The Miwok are members of four linguistically related Native American groups indigenous to what is now Northern California, who traditionally spoke one of the Miwok languages in the Utian family. The word Miwok means people in the Miwok language.
The predominant theory regarding the settlement of the Americas date the original migrations from Asia to around 20,000 years ago across the Bering Strait land bridge, but one anthropologist claims that the Miwok and some other northern California tribes descend from Siberians who arrived in California by sea around 3,000 years ago.

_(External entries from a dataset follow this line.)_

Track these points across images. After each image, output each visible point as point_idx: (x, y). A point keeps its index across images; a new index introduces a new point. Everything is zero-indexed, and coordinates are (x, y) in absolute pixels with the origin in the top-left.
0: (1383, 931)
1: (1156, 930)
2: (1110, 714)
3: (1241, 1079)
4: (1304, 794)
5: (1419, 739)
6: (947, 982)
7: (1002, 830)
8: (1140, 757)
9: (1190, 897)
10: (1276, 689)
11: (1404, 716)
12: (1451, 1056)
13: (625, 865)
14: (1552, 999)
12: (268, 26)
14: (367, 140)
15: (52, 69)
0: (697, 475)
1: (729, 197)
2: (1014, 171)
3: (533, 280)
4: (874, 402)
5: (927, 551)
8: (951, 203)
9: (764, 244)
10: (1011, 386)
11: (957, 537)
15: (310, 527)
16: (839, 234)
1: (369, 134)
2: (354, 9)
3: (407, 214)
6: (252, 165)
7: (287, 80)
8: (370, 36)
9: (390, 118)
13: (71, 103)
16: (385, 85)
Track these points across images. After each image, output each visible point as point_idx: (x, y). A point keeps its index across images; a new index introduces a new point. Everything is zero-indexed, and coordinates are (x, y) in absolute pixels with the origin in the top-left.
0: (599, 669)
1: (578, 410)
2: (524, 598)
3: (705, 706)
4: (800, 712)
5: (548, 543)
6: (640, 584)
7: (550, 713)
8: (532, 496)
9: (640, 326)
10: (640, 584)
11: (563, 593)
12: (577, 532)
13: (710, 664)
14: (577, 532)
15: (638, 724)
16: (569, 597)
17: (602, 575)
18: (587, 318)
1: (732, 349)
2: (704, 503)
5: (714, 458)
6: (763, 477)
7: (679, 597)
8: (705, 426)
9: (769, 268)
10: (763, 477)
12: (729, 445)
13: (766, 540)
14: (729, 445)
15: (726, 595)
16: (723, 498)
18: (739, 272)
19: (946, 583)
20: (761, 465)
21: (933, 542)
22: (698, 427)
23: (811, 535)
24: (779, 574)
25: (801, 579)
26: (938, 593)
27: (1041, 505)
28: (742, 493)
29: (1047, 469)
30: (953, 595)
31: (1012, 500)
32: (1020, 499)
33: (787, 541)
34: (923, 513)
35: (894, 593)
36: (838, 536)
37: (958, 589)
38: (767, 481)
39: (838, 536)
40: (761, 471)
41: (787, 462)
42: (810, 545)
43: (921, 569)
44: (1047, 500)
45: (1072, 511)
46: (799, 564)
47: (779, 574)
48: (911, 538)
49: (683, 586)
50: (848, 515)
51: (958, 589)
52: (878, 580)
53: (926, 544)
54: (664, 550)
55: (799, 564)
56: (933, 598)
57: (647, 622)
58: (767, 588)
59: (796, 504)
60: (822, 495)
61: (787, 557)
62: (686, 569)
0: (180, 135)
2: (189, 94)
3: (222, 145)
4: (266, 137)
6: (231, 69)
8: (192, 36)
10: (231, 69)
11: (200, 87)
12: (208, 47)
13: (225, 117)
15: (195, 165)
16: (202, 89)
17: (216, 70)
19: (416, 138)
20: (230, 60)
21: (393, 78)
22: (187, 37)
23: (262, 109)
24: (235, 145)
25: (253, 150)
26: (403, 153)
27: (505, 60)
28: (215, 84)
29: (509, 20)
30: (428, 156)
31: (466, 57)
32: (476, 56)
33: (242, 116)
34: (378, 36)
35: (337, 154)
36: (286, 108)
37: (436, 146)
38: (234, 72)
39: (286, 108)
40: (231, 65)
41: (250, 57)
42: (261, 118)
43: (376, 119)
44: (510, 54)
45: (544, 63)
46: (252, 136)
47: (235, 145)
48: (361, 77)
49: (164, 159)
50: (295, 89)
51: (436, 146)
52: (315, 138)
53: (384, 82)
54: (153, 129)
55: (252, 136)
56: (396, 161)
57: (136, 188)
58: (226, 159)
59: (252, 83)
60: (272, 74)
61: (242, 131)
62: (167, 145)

The Sierra Miwok harvested acorns from the California Black Oak. In fact, the modern-day extent of the California Black Oak forests in some areas of Yosemite National Park is partially due to cultivation by Miwok tribes. They burned understory vegetation to reduce the fraction of Ponderosa Pine. Nearly every other kind of edible vegetable matter was used as a food source, including bulbs, seeds, and fungi. Animals were hunted with arrows, clubs or snares, depending on the species and the situation. Grasshoppers were a highly prized food source, as were mussels for those groups adjacent to the Stanislaus River. Coastal Miwok were known to have predominantly relied on food gathered from the inland side of the Marin peninsula (modern San Pablo bay, lakes, and land based foods), but to have also engaged in diving for abalone in the Pacific Ocean.